Exercise aim:
Copy out, word for word, the stretch of the records from the line containing "List the series" through the end of the records.

═════ Material provided ═════

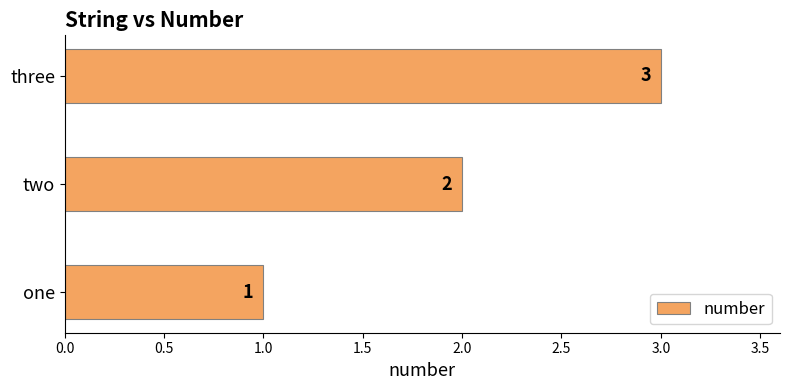

The chart shows a value of 2 at three. True or false?

False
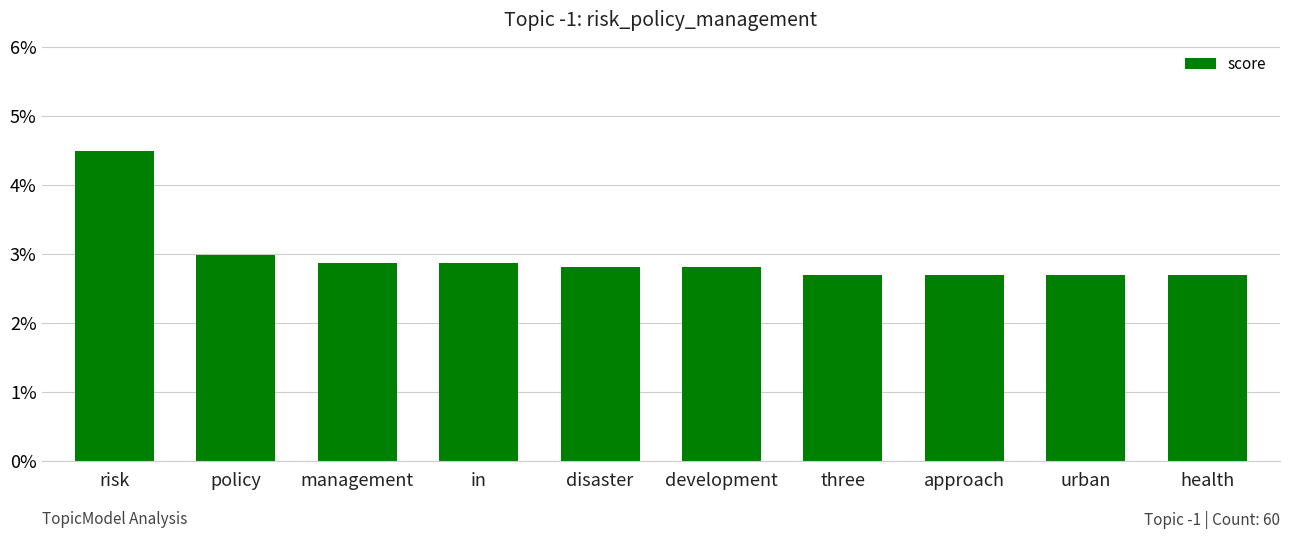

Does the chart contain any negative values?

No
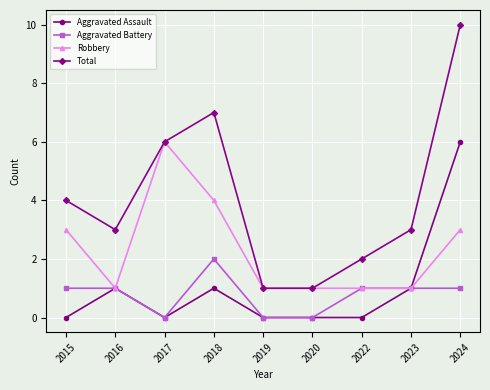

What is the highest value of the Total series?

10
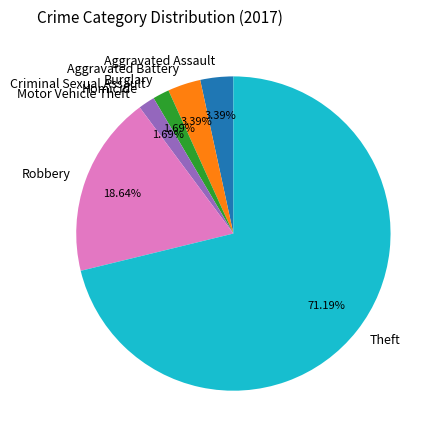

Does Theft represent more than half of the total?

Yes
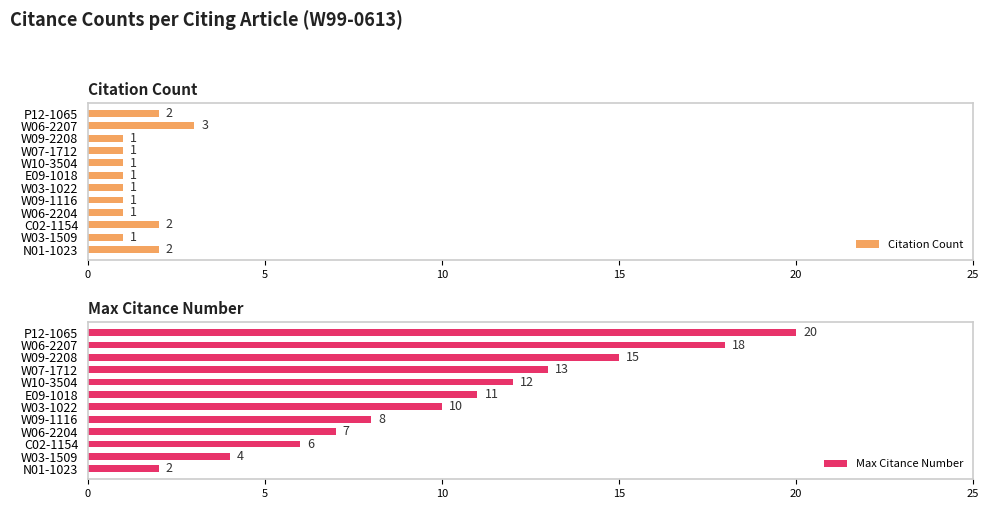

What value does the Max Citance Number series have at W06-2207?

18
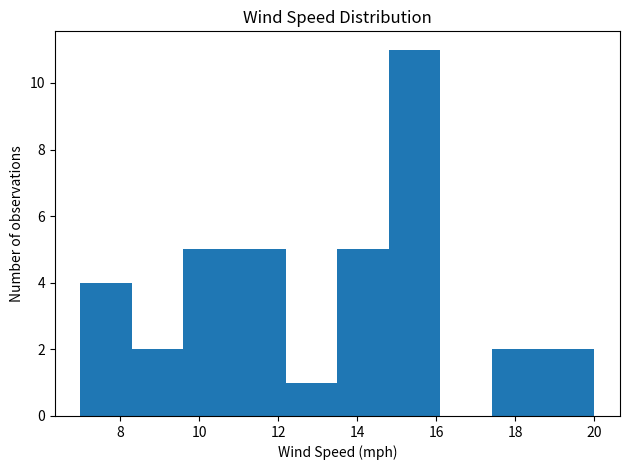

Reading left to right, list every bar in this chart as the range it spans on the x-axis followed by its height. Neither the bar edges nor the heights are printed on the chart, so give them approximately, as read against the axes.

7.0 to 8.3: 4
8.3 to 9.6: 2
9.6 to 10.9: 5
10.9 to 12.2: 5
12.2 to 13.5: 1
13.5 to 14.8: 5
14.8 to 16.1: 11
16.1 to 17.4: 0
17.4 to 18.7: 2
18.7 to 20.0: 2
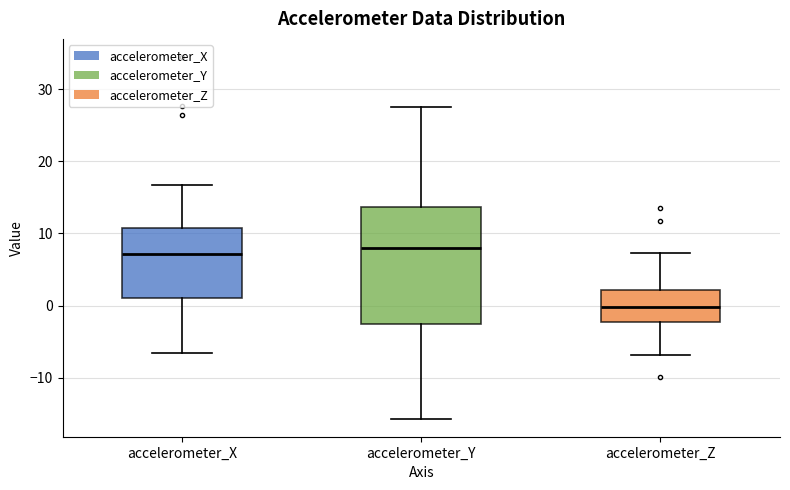

Reading left to right, read every box against the y-axis: the position of its median line, the range the box covers, and the ends of its whiskers. The values are not printed on the chart, so give them approximately, as read against the axis.

accelerometer_X: median 7, box 1 to 11, whiskers -7 to 17
accelerometer_Y: median 8, box -3 to 14, whiskers -16 to 28
accelerometer_Z: median 0, box -2 to 2, whiskers -7 to 7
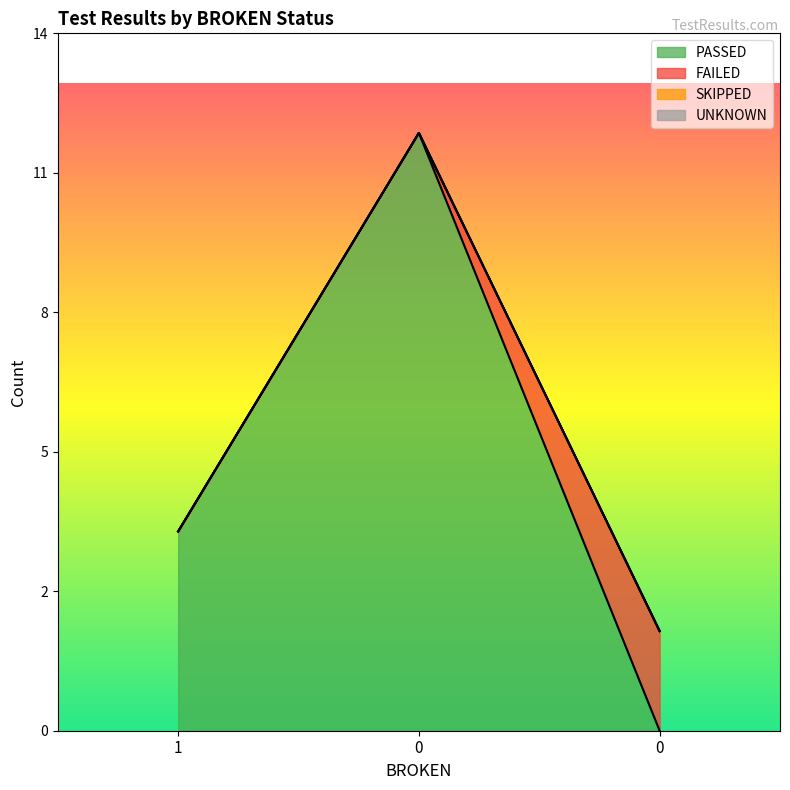

At how many categories does at least one series exceed 8?

1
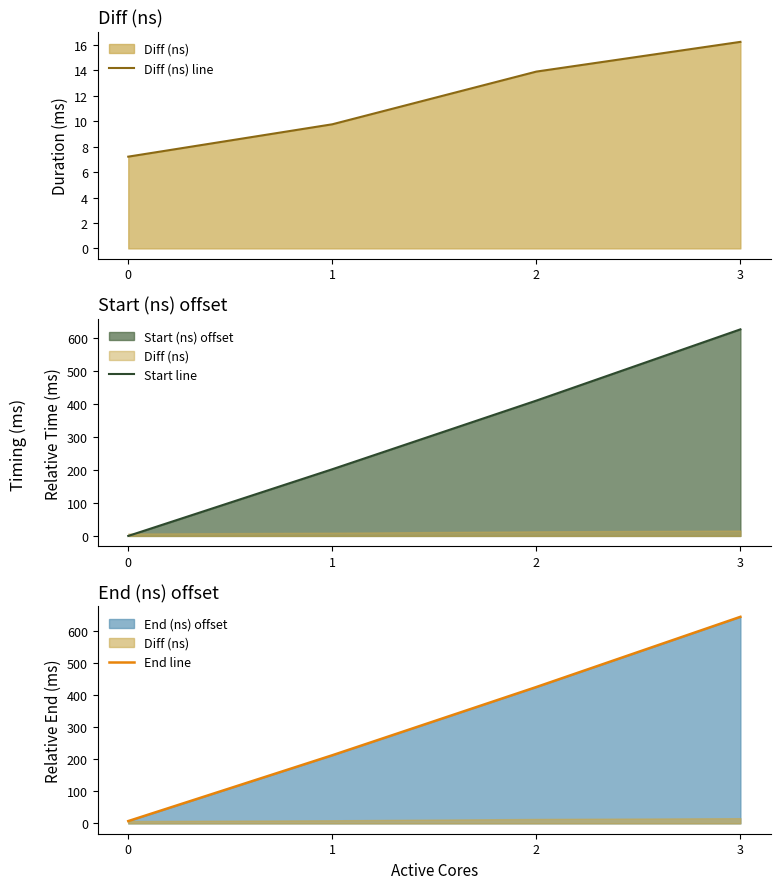

Rank the series by their maximum value, from lowest to highest.

Diff (ns) line, Start line, End line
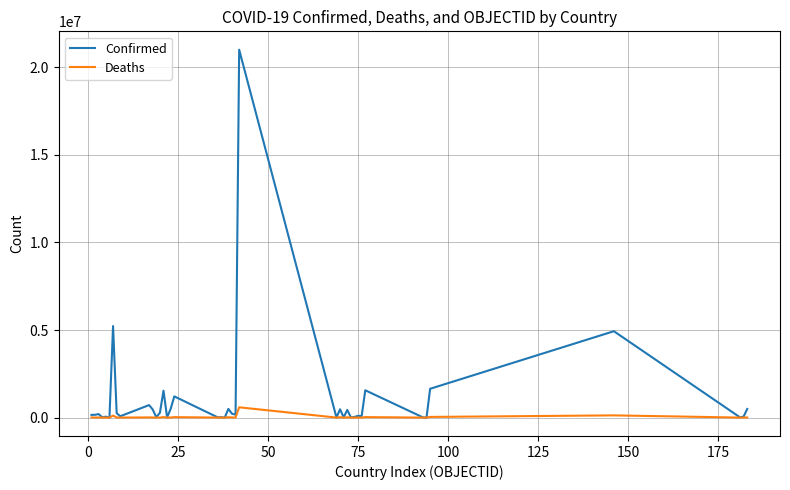

List the series in order of their overall mean, highest first.

Confirmed, Deaths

═════

Result of this exercise:
List the series in order of their overall mean, highest first.

Confirmed, Deaths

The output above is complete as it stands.